In an interview with IMT Machining Journal, Pamela Hurt, SME’s manager of workforce development, explained that the discussion started with the idea to “translate military specifications into something human resources departments in companies can understand.” However, after the White House discussions, SME realized its role in trying to solve veterans unemployment was by working through its core competencies: assessment, certification, and education.

SME runs Tooling U, an online portal for manufacturers and potential employees to get assessed, get training and education, attain certifications, and receive employment counseling. SME provides three certifications: Certified Manufacturing Technologist, Certified Manufacturing Engineer, and three levels of Lean Practitioner. SME also works to get students aligned with National Institute for Metalworking Skills (NIMS), Manufacturing Skills Standards Council (MSSC), American Welding Society (AWS), and other professional organization standards.

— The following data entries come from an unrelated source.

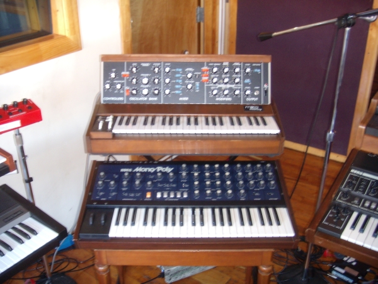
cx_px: 189
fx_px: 415
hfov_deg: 49.0
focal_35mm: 38
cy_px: 142
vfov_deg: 37.7
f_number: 3.5
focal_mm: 6.4
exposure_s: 1/5.1
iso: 100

The Dearborn, Mich.-based organization has partnered with the military to validate the skills and knowledge of veterans as they prepare for civilian manufacturing careers. In a pilot program, it is running a series of six-week classes in lean manufacturing, which began last July at Fort Leonard Wood, Mo. Those who finish the six-week course can take an exam to achieve Lean Bronze Certification from SME. Last year, Hurt told Forbes, “The Army already delivers the training and skills through education or on-the ground work. This certification program is validation of [veterans] work skills and knowledge.”

Further, the Army is hopeful that after cycling through classes of roughly eight to 10 groups of students for a year, it will be better able to identify the kinds of civilian-transferrable training veterans already have and where they need further education. The Army is using the course cycles to adjust what it is teaching and make servicemen and servicewomen not only military viable but also private-industry ready.

A second SME pilot program is a one-time, eight-month course for engineers who may be able to pass Certified Manufacturing Technologist certification. This program, which started last September and will end this spring, is designed to evaluate the engineering education the military is teaching. Similar to the lean manufacturing classes, this course will gather feedback for both SME and the military on soldier skill sets and how their education and training can be improved for their post-service civilian employability.

The military, SME, and its certifying partners have a five-year working agreement. While the two initial efforts are pilot programs, SME and partners plan to work closely with the military to develop other programs to assist veterans.

One of the other potential ways SME can reach veterans is by incorporating its Tooling U assessments into the service’s community college programs. SME is working to establish a pilot project to provide over 300 soldiers with a pre-assessment test and develop individual programs for each soldier, and then perform a post-assessment on delivered education.

Additionally, Tooling U donated 50 seats to the Marine bases Camp Lejeune and Camp Pendleton for its proof-of-concept education courses.

As Hurt explained, the military is dedicated to providing soldiers the proper training they need to succeed in private industry, and SME is committed to being a fundamental building block in developing the programs that will help them join the civilian manufacturing workforce and achieve that success.